The NIH human subjects inquiry committee also concluded that Hughes conducted the embryo work at NIH without the required approval of an NIH ethics board, and without meeting the standards for commercial diagnostic laboratories required by law.

Varmus said that NIH was taking corrective actions to reduce the risk of a recurrence, including ensuring that no other similar research was being conducted, and contacting researchers most likely to stray into the area banned by law.

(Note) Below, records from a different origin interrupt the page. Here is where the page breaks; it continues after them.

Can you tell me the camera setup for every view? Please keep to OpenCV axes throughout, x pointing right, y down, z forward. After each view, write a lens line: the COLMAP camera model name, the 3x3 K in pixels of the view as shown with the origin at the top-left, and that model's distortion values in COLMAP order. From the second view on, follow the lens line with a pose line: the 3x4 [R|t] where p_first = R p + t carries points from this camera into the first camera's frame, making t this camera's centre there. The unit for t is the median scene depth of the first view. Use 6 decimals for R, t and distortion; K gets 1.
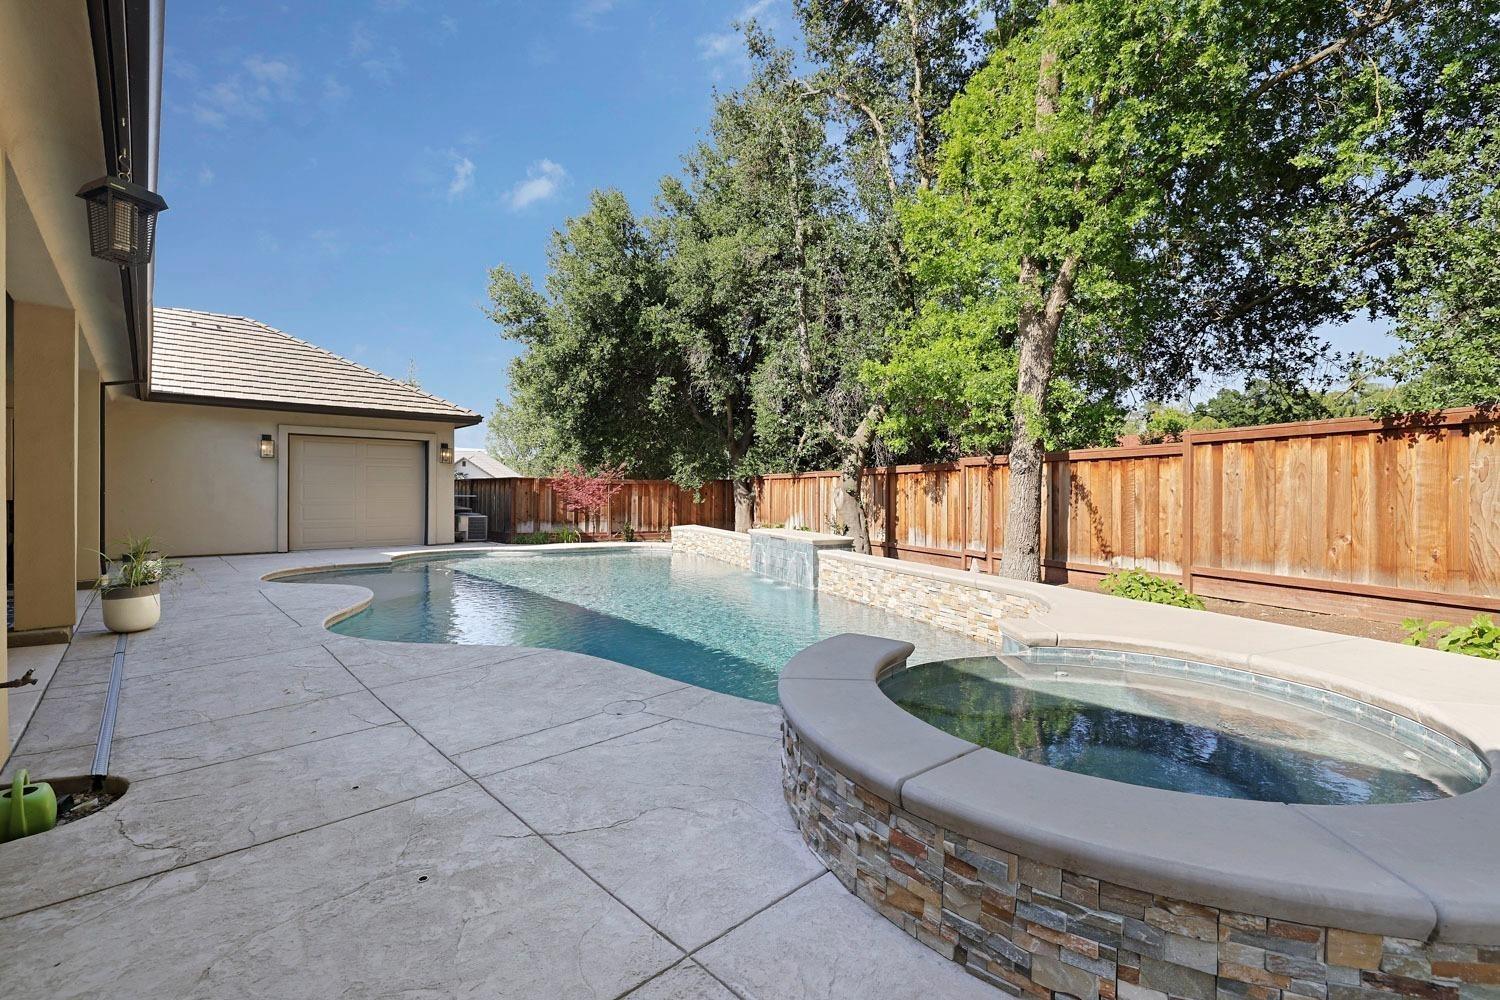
lens RADIAL K [[645.1, 0, 739.1], [0, 645.1, 494.3], [0, 0, 1]] dist [-0.045497, 0.014973]
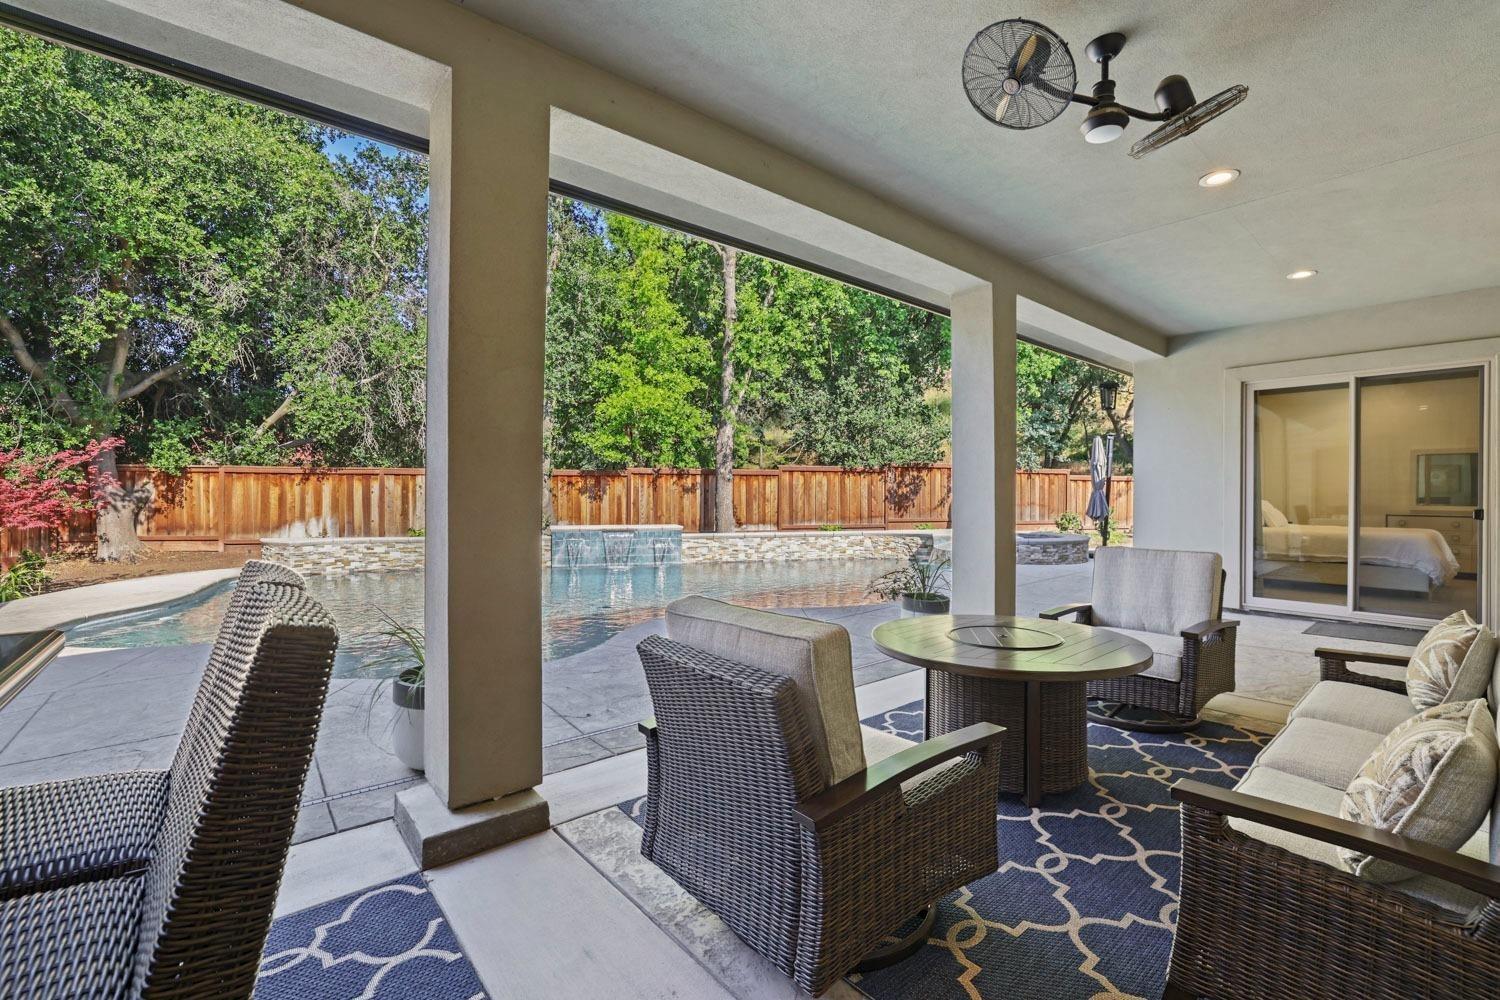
lens RADIAL K [[645.1, 0, 739.1], [0, 645.1, 494.3], [0, 0, 1]] dist [-0.045497, 0.014973]
pose [[0.062459, -0.003162, 0.998042, -0.739910], [0.000463, 0.999995, 0.003139, -0.002158], [-0.998047, 0.000266, 0.062461, 0.468493]]
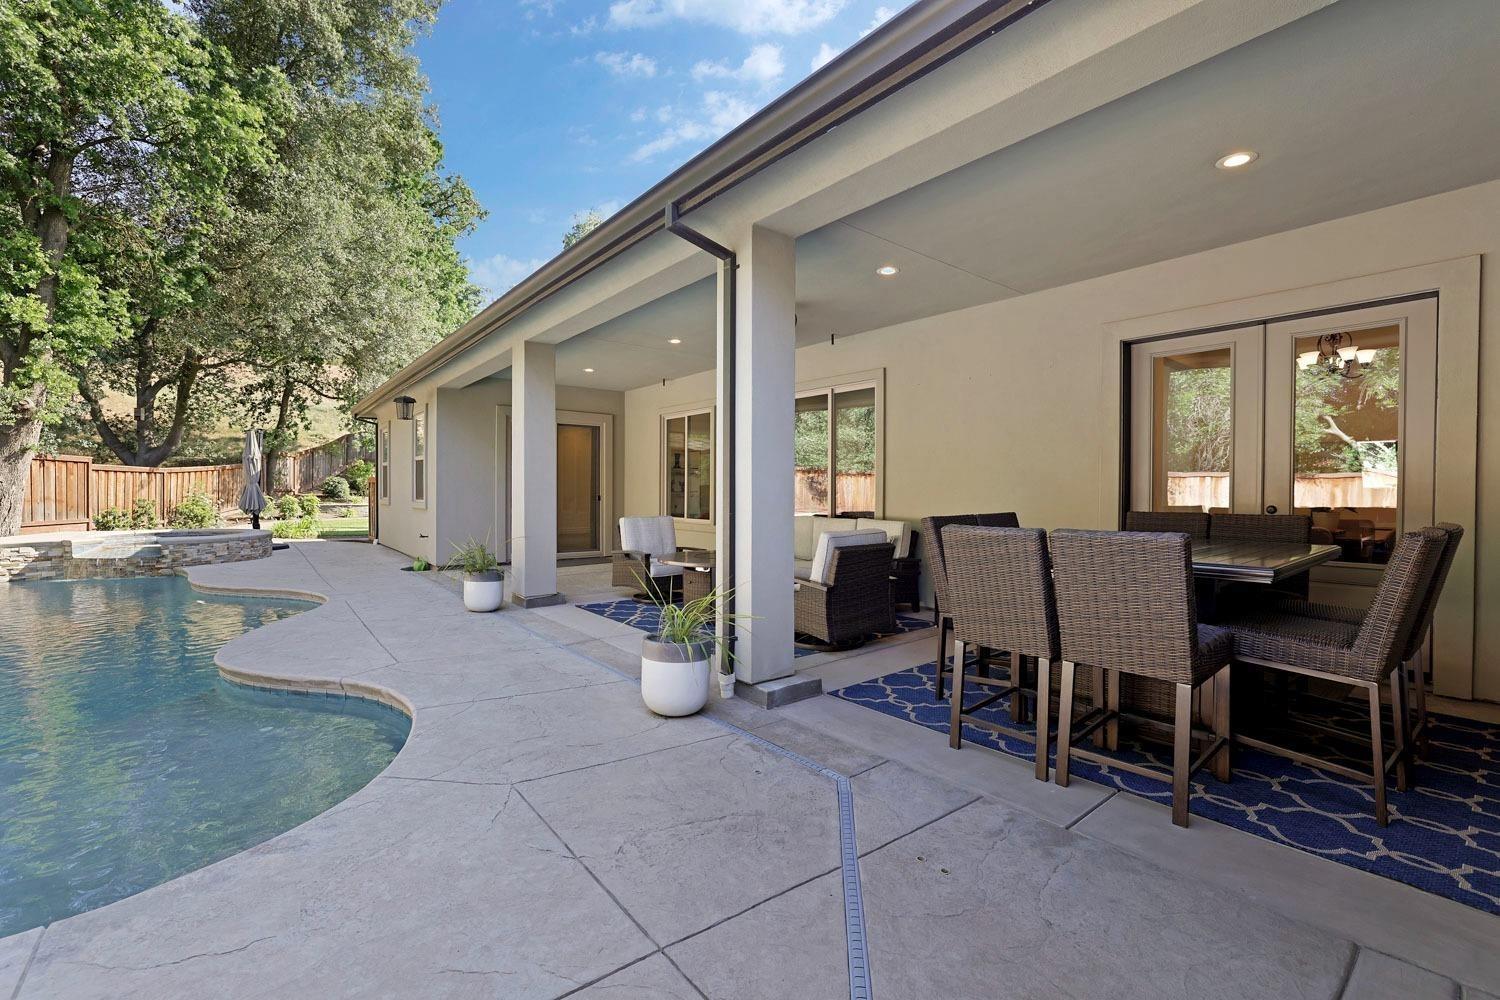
lens RADIAL K [[645.1, 0, 739.1], [0, 645.1, 494.3], [0, 0, 1]] dist [-0.045497, 0.014973]
pose [[-0.996426, -0.005759, 0.084273, -0.588556], [-0.004899, 0.999934, 0.010411, -0.001877], [-0.084327, 0.009961, -0.996388, 0.818773]]
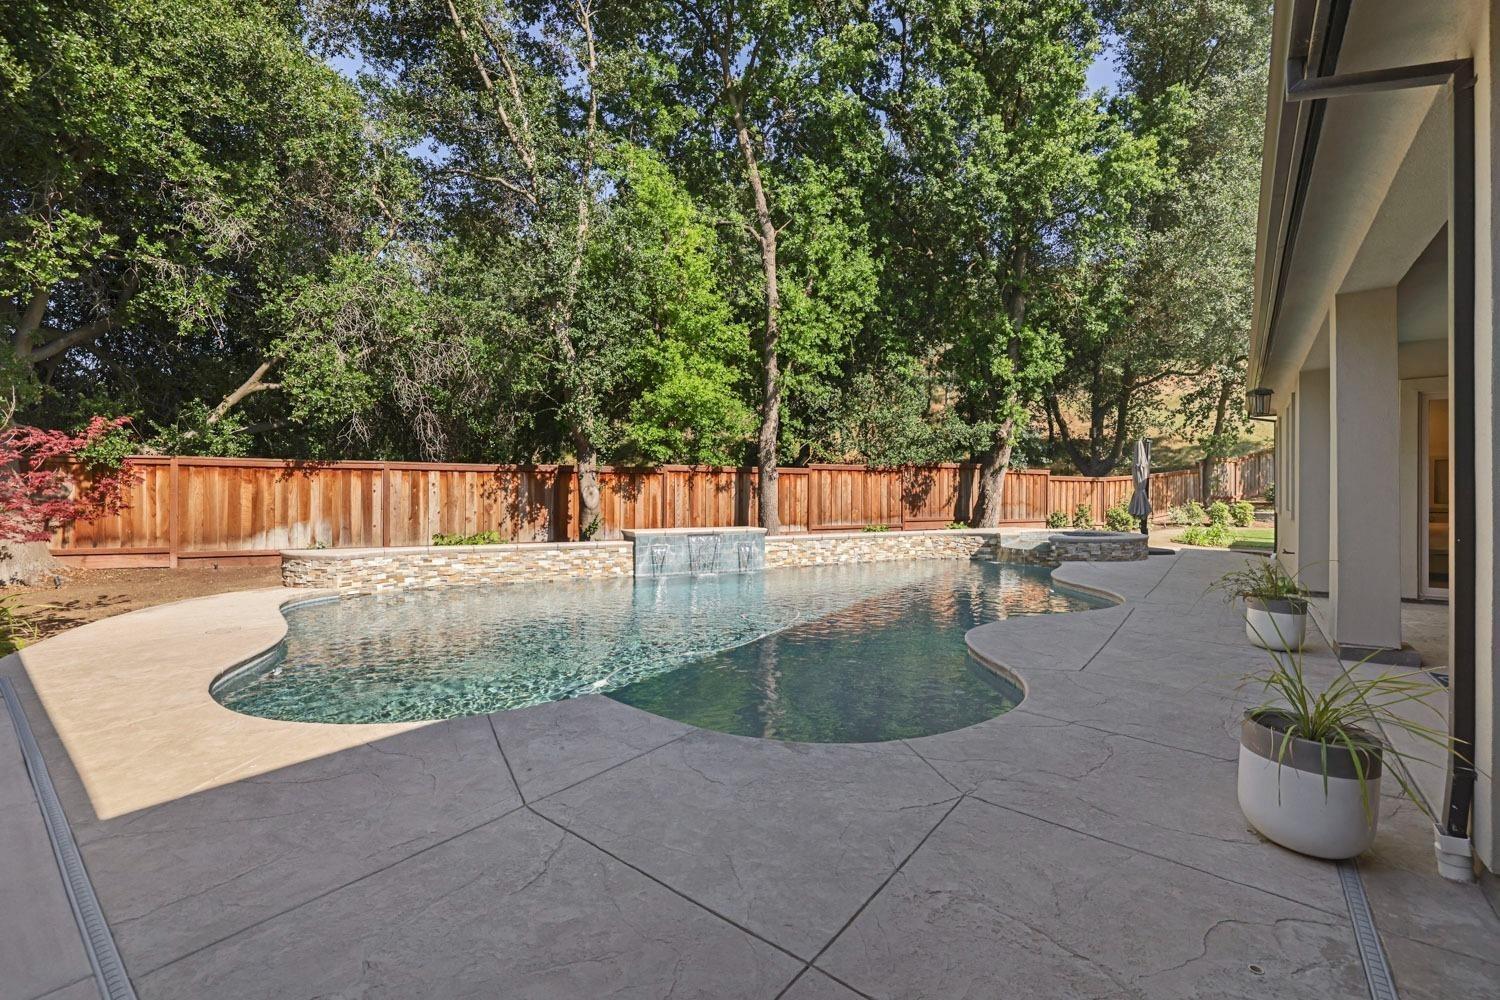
lens RADIAL K [[650.4, 0, 741.0], [0, 650.4, 492.4], [0, 0, 1]] dist [-0.052276, 0.015577]
pose [[-0.154322, -0.001153, 0.988020, -0.674472], [-0.000669, 0.999999, 0.001063, -0.001990], [-0.988020, -0.000497, -0.154322, 0.736171]]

Hot seat: Varmus (left), seen here at an earlier hearing on cloning, says events surrounding the controversial research are “unlikely to recurr”. Credit: AP/DOUG MILLS

Other management gaffes surfaced during the hearing. The congressmen grilled Varmus about how Hughes was allowed to load a lorry with more than $1-million-worth of NIH equipment, including some boxes marked “Suburban Hospital” — on loan to Georgetown University — and leave NIH with it, without a completed loan agreement or inventory. Some of the equipment was diverted to Suburban Hospital.